How AI Agent uses Vision to understand imagesUpdated 15 hours ago
Vision is a built-in capability that AI Agent uses to read and understand images sent by customers in email conversations.
Vision helps AI Agent to:
- Identify customer problems faster
- Reduce unnecessary escalations
- Improve customer satisfaction by acknowledging and responding to images
- Increase automation of straightforward support cases that include visual content, without needing to change your workflows
Vision is automatically enabled when you use AI Agent. There are no extra steps required.
Requirements
- You must have an active AI Agent subscription
- You must have AI Agent enabled on Email
- Image recognition is not currently available on Chat channels
How Vision works
AI Agent’s Vision uses a large language model (LLM) capable of analyzing visual content to understand images. When a customer sends an image, AI Agent uses the LLM to extract information like text, product details and other context-based insights.
Details from the image analysis and the customer’s message are then given to AI Agent as context to generate a response. With this information, AI Agent can resolve tickets that depend on visual information, such as:
- Product issues: customer shares photo of package. AI Agent can identify missing items or product damage
- Return/refund validation: customer uploads image of product. AI Agent evaluates eligibility based on your Guidance instructions.
- Order processing: customer shares image of receipt or confirmation email. AI Agent extracts order number to provide tracking status update.
- Product suggestions: a shopper attaches an image of a black hat. AI Agent identifies and shares an appropriate matching product from your Shopify catalog.
Note: AI Agent's Vision only applies to images that customers attach to email conversations. AI Agent cannot use Vision to:
- read images from your knowledge sources, including your help center article, public URLs or uploaded documents. Make sure any important information conveyed in images is also written as text in these sources.
- generate or send images to customers when responding with answers
- read alt text on images
Optimizing AI Vision with Guidance
You can use Guidance to instruct AI Agent on how it uses images. You can tell AI Agent when to proactively ask for an image, or what to look for when a customer shares images in different scenarios to determine next steps.
Here are some examples:
- Damaged product handling: “If the image clearly shows a damaged item and the shopper is requesting help, offer to send a replacement or issue a refund based on our refund policy”
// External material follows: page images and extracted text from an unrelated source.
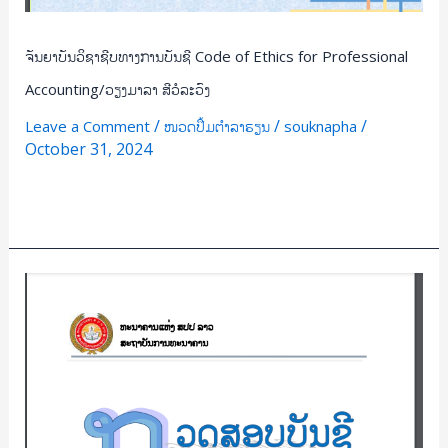
ຈັນຍາບັນວິຊາຊີບທາງການບັນຊີ Code of Ethics for Professional
Accounting/ວຽງມາລາ ສີວໍລະວົງ
/
/
/
Leave a Comment
ໜວດປຶ້ມຕຳລາຮຽນ
souknapha
October 31, 2024
Read More »
ກວດ
ສອບ
ບັນຊີ
Auditing
/
ພິ
ຊານ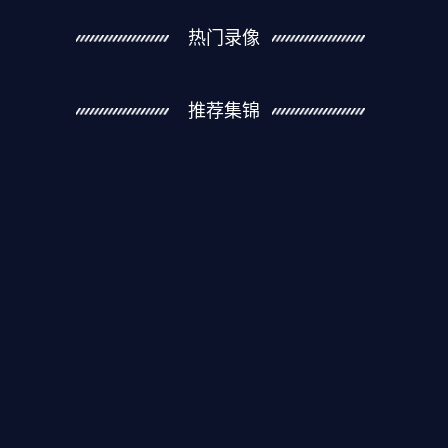
热门录像
推荐集锦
- Why this works: Shoppers often include photos of broken or defective products. The AI can now verify that the product is indeed damaged and act according to your policy without escalating to a human.
- Missing items: “If a shopper sends an image of the package contents and a product is missing, acknowledge the issue and offer to ship the missing item”
- Why this works: Sometimes customers show their opened package to prove something’s missing. The AI can visually confirm and follow your preset resolution process.
- Return label acknowledgement: “If the shopper shares an image of a return label or proof of shipment, confirm receipt and notify them that the return is being processed”
- Why this works: Customers frequently send photos of return labels or tracking slips. The AI Agent can detect this and close the loop without requiring a human to interpret the image.
FAQ
What image formats does AI Vision support?
AI Vision supports common image formats shared by customers over email, including JPG and PNG files.
Vision is not compatible with video files or documents like DOCX and PDFs, even if they include images.
Do customers need to send images in a certain way?
Yes, currently AI Vision only supports image attachments on email. An image attachment is any file that has been properly attached to email (using the 📎 icon), or that has been cop-pasted as an inline attachment.
AI Vision is not currently supported on chats.